There are many other laws which have been passed, of course, all aimed at ensuring that only trained and qualified drivers are allowed to operate trucks and, once behind the wheel, will be kept kept from feeling drowsy and fatigued. And then there are also laws that strictly require trucking firms to conduct regular maintenance checks on their vehicles to make sure that these are always in good operating condition and free from defective parts or manufacturing defects. Thus, besides the licensing requirements enforced by the Federal Motor Carrier Safety Administration (FMCSA) and the National Highway Traffic Safety Administration (NHTSA), there are also laws that specify the allowed maximum number of hours of service (HOS) or driving hours, federal standards on truck tires and brakes, prohibition on the use of a cell phone while driving, and on the use of a bluetooth headset, among others.

Truck accidents and the threats presented by trucks on the road are common knowledge to hundreds of lawyers and law firms all across the United States. According to the website of Williams Kherkher one major reason trucks are so dangerous is the presence of multiple blind spots (around the truck) known as “no-zones”.
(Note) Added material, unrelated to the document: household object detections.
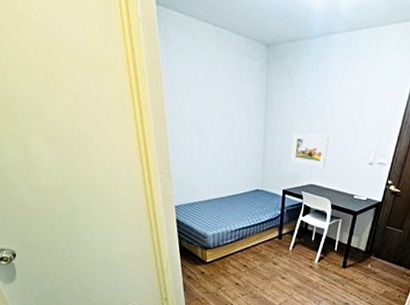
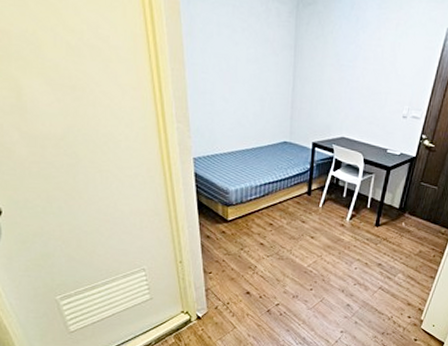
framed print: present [291,133,329,167] -> none [321,83,361,120]

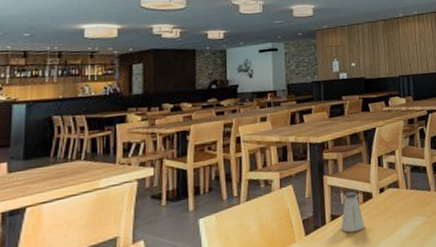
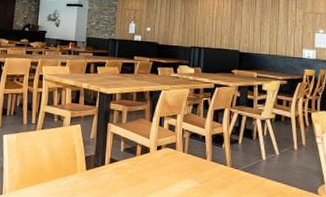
saltshaker: present [341,191,365,233] -> none [117,142,140,179]

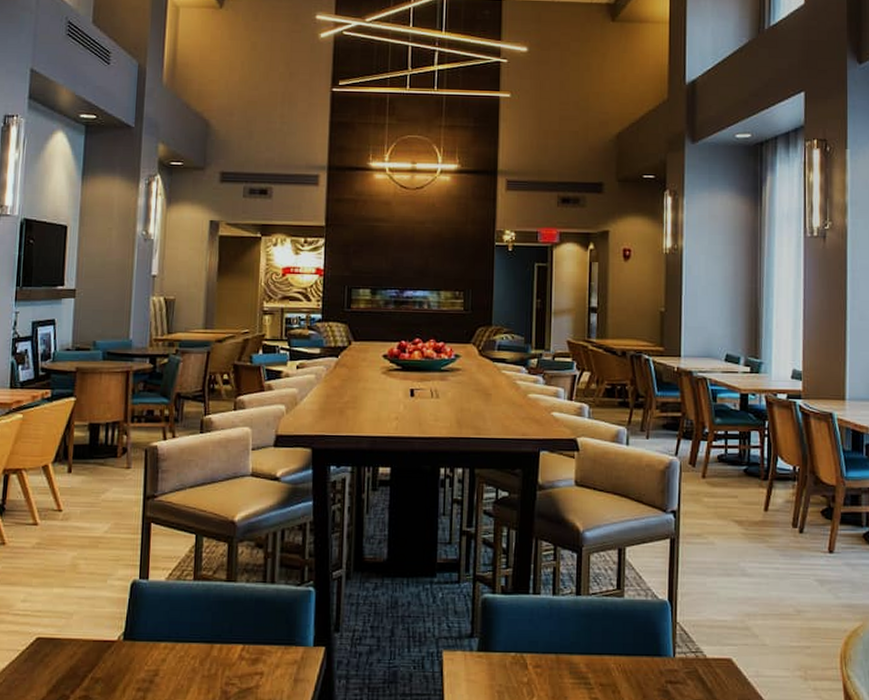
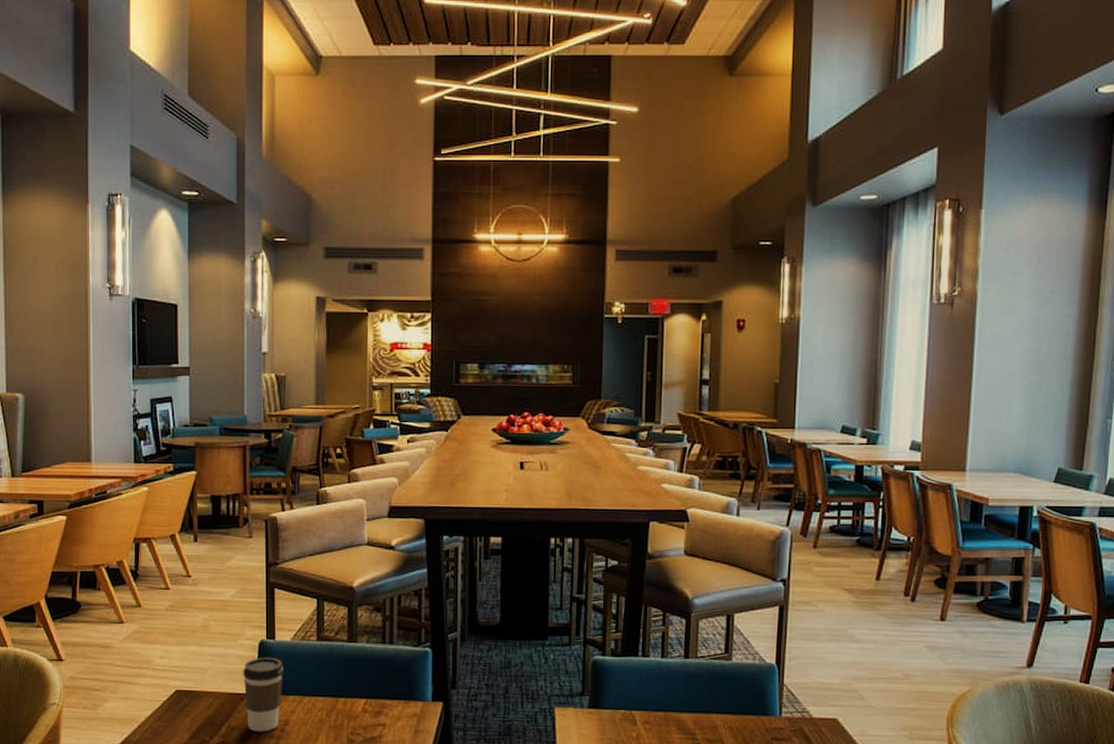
coffee cup: none [111,599,156,684] -> present [243,657,284,732]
“No zones” are areas or spots around trucks (and buses) where crashes are most likely to occur; some are actually blind spots because smaller vehicles, especially cars, disappear from the view of the truck driver. There are four blind spots identified around trucks: the (left and right) side no-zone; the rear no-zone; and, the front no-zone.

  • Front no-zone: cutting in front of a truck immediately after passing it and, likewise, immediately slowing down can result to being rear-ended which, in turn, can lead to an accident and severe injuries.
  • Rear no-zone: due to the length and width of a truck, as well as the fact that this does not have rear view mirrors, smaller vehicles that tailgate it are usually never noticed by the driver; the driver of the smaller vehicle will likewise be deprived of a view of the road ahead. Thus, in the event that the truck suddenly stops, the smaller vehicle can very likely run into it.
  • Side no-zone: if there is one thing that drivers of smaller vehicles should totally avoid doing, this is driving along either side of trucks or buses as these are their big no-zone areas. A driver obviously does not see you if you, in turn, does not see his/her face in the side-view mirror; likewise, if the truck driver suddenly needs to change lanes or swerve, that can only mean very big trouble . . . for you.
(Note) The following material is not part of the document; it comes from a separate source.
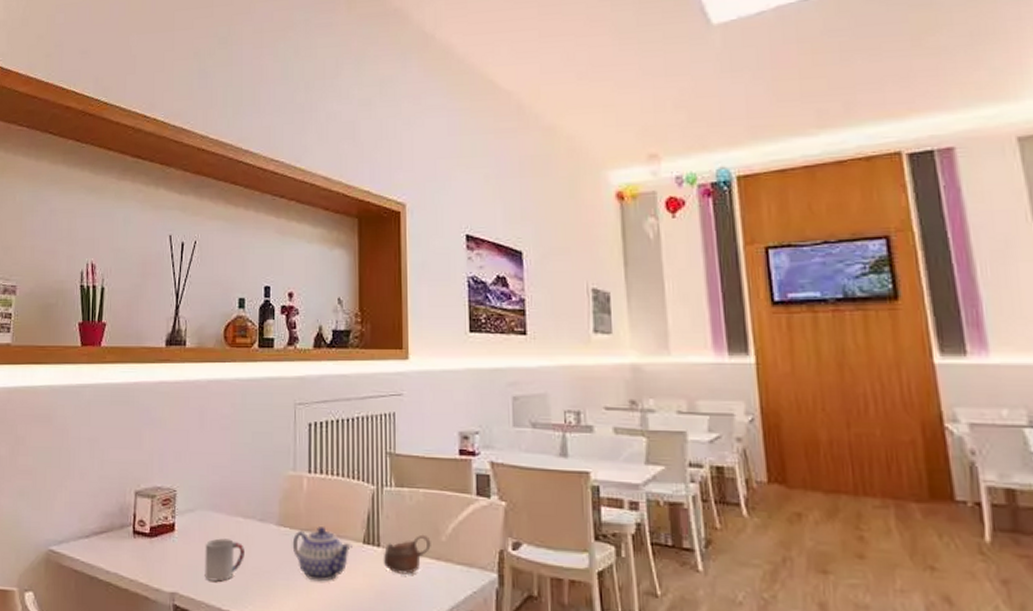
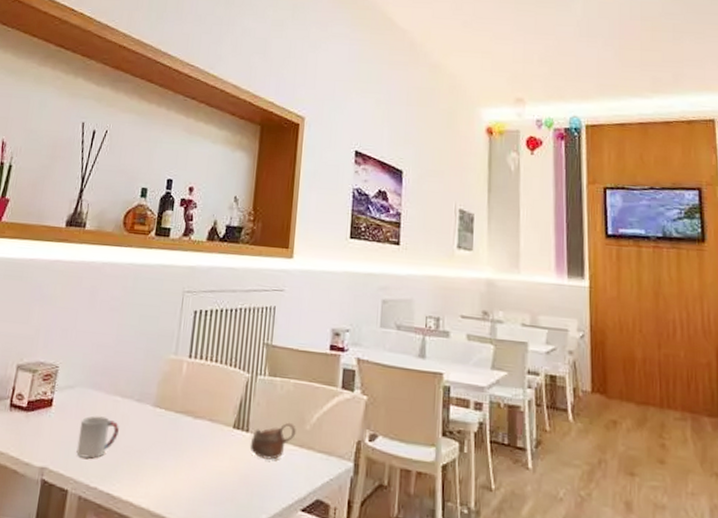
teapot: present [292,527,352,582] -> none [165,410,223,463]

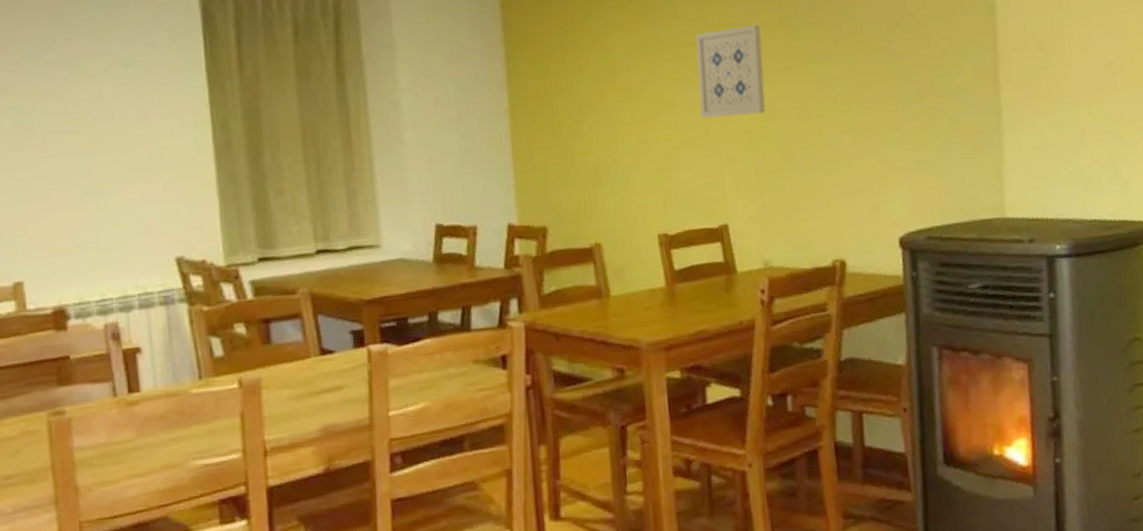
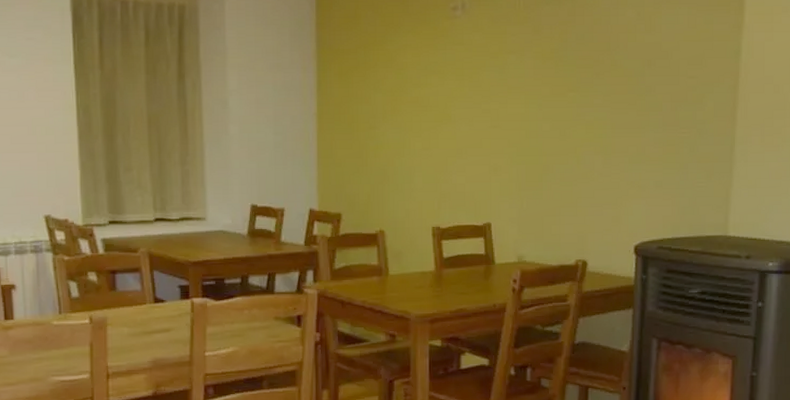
wall art: present [696,24,766,118] -> none [475,54,534,133]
Smaller vehicles that squeeze between (the right side of) trucks and curbs are also inviting disaster. Many smaller vehicles have been crushed beyond recognition due to this fatal mistake either by drivers of smaller vehicles or by truck drivers who fail to first make safety checks before making a right turn.
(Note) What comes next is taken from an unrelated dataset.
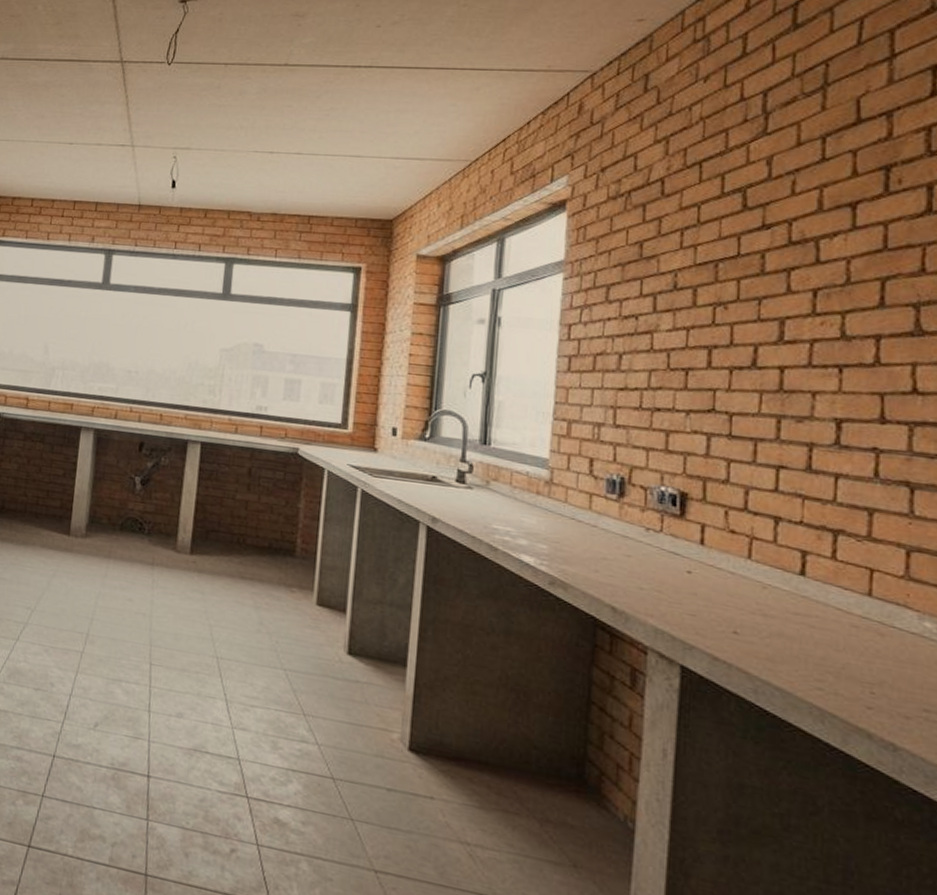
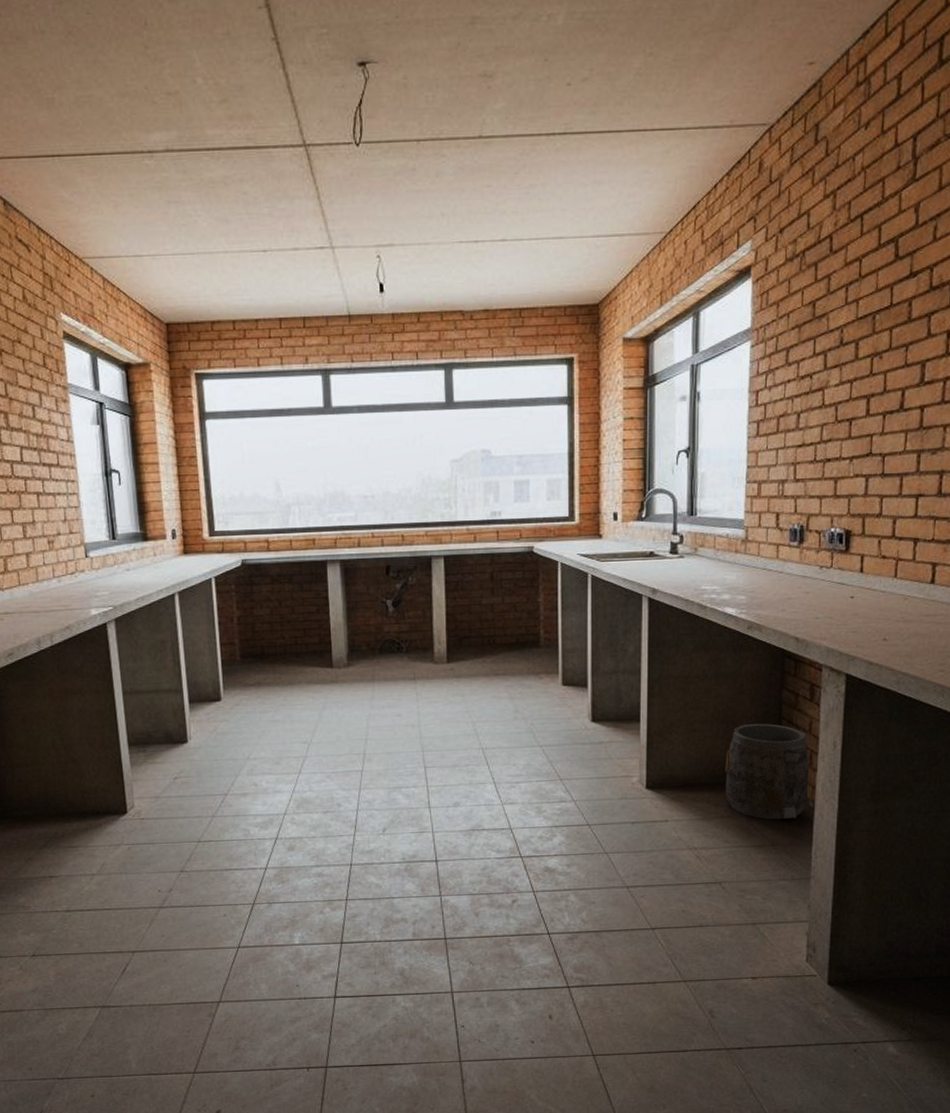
bucket: none [511,699,628,838] -> present [725,724,809,820]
Iowa car accident attorneys would probably tell you that even cars have blind spots, though these are much smaller compared to trucks and buses. To make all motorists aware of this blind spot or no-zone issue, the concept was introduced in the early 1990s, for the dual aim of teaching drivers to stay out of no-zone areas and calling on truck drivers to pay extra attention to smaller vehicles that may happen to end up in these areas.

Some studies show that majority of road accidents that involve cars and trucks are actually faults of drivers of smaller vehicles – due to their failure to observe the no-zone areas. If this is totally true, then it would not matter whether the truck driver was actually extra careful or not with his/her driving.

Well, there definitely is more that needs to be proven; but while some accidents clearly show who is at fault, there are many more that will require the analysis and probing of a truly skilled lawyer in order to determine who or how much negligent each driver has been.